Lynne Gerber (she/her) is an independent scholar and a co-founder of Eureka Street Productions. Her research interests are in the places where religion, morality, and the body overlap. She is the author of Seeking the Straight and Narrow: Weight Loss and Sexual Reorientation in Evangelical America (Chicago, 2012). Her work has also appeared in American Quarterly, Nova Religio, Gender & Society, Salon, The Revealer, and Religion Dispatches. She has held research positions and taught at Harvard Divinity School and the University of California at Berkeley. Her recent work focuses on religious responses to the emergence of HIV/AIDS in 1980s and 90s San Francisco. She is currently collaborating on various written, digital, and audio projects related to the Metropolitan Community Church of San Francisco (MCCSF), one of the earliest gay Christian churches in the country.
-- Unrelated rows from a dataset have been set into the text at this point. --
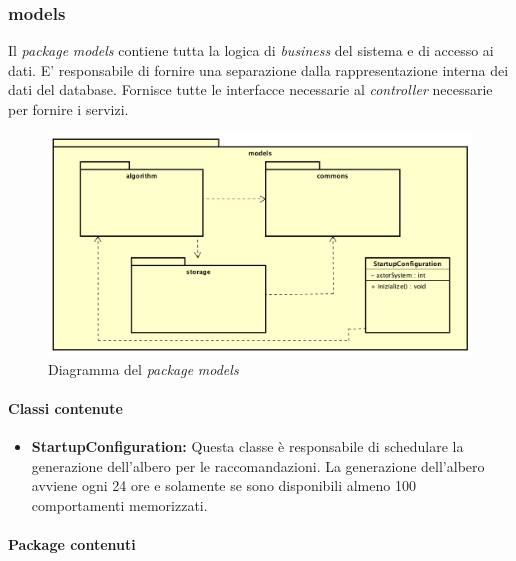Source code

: \subsubsection{models}
Il \emph{package} \emph{models} contiene tutta la logica di \emph{business} del sistema e di accesso ai dati. E' responsabile di fornire una separazione dalla rappresentazione interna dei dati del database. Fornisce tutte le interfacce necessarie al \emph{controller} necessarie per fornire i servizi.
\begin{figure}[h]
\centering
\includegraphics[scale=0.30]{immagini/models}
\caption{Diagramma del \emph{package} \emph{models}}
\label{fig:pack-models}
\end{figure}
\paragraph{Classi contenute}
\begin{itemize}
\item \textbf{StartupConfiguration:} Questa classe è responsabile di schedulare la generazione dell'albero per le raccomandazioni. La generazione dell'albero avviene ogni 24 ore e solamente se sono disponibili almeno 100 comportamenti memorizzati.
\end{itemize}
\paragraph{Package contenuti}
She is a co-producer and host of the documentary podcast When We All Get to Heaven, which tells the story of MCCSF and how it engaged HIV/AIDS. It is scheduled for release in June of 2025.

Ariana Nedelman (she/her) is the co-founder of Not Sorry Productions where she has co-created four podcasts: Harry Potter and the Sacred Text, Hot and Bothered, The Real Question, and Let’s Ask Taylor Swift. She is also the co-creator and a producer of the upcoming independent audio project When We All Get to Heaven. She has her BA from the University of Chicago and a graduate certificate from The Salt Institute of Documentary Studies.
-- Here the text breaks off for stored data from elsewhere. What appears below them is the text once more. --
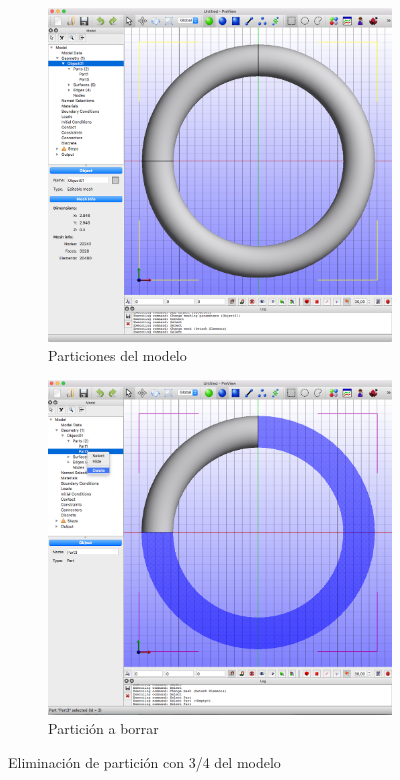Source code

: \begin{figure}[!htp]
\centering
\begin{subfigure}[b]{0.48\textwidth}
\centering
\includegraphics[width=\linewidth]{figuras_4/03_Model-partitions.png}
\caption{Particiones del modelo}
\label{fig:03_Model-partitions}
\end{subfigure}
\begin{subfigure}[b]{0.48\textwidth}
\includegraphics[width=\linewidth]{figuras_4/03b_Model-partition-delete.png}
\caption{Partición a borrar}
\label{fig:03b_Model-partition-delete}
\end{subfigure}
\caption{Eliminación de partición con 3/4 del modelo}
\label{fig:03bc}
\end{figure}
Siri Colom (she/her) is an Assistant Professor of Sociology at Worcester State University. Her research focuses on race, environment, and urban politics, with a particular focus on the ways communities come apart and together after disasters. She uses the lens of sociology to think about how structural oppression manifests and emerges in the everyday politics of people attempting to rebuild lives and homes. She co-authored a research project on the LGBTQ community for the Rhode Island Foundation. Currently, she is mid-production on an audio documentary on how an LGBTQ church in San Francisco survived the social and political disaster brought about by the AIDS epidemic during the 80s and 90s. She holds a PhD in Sociology from the University of California Berkeley.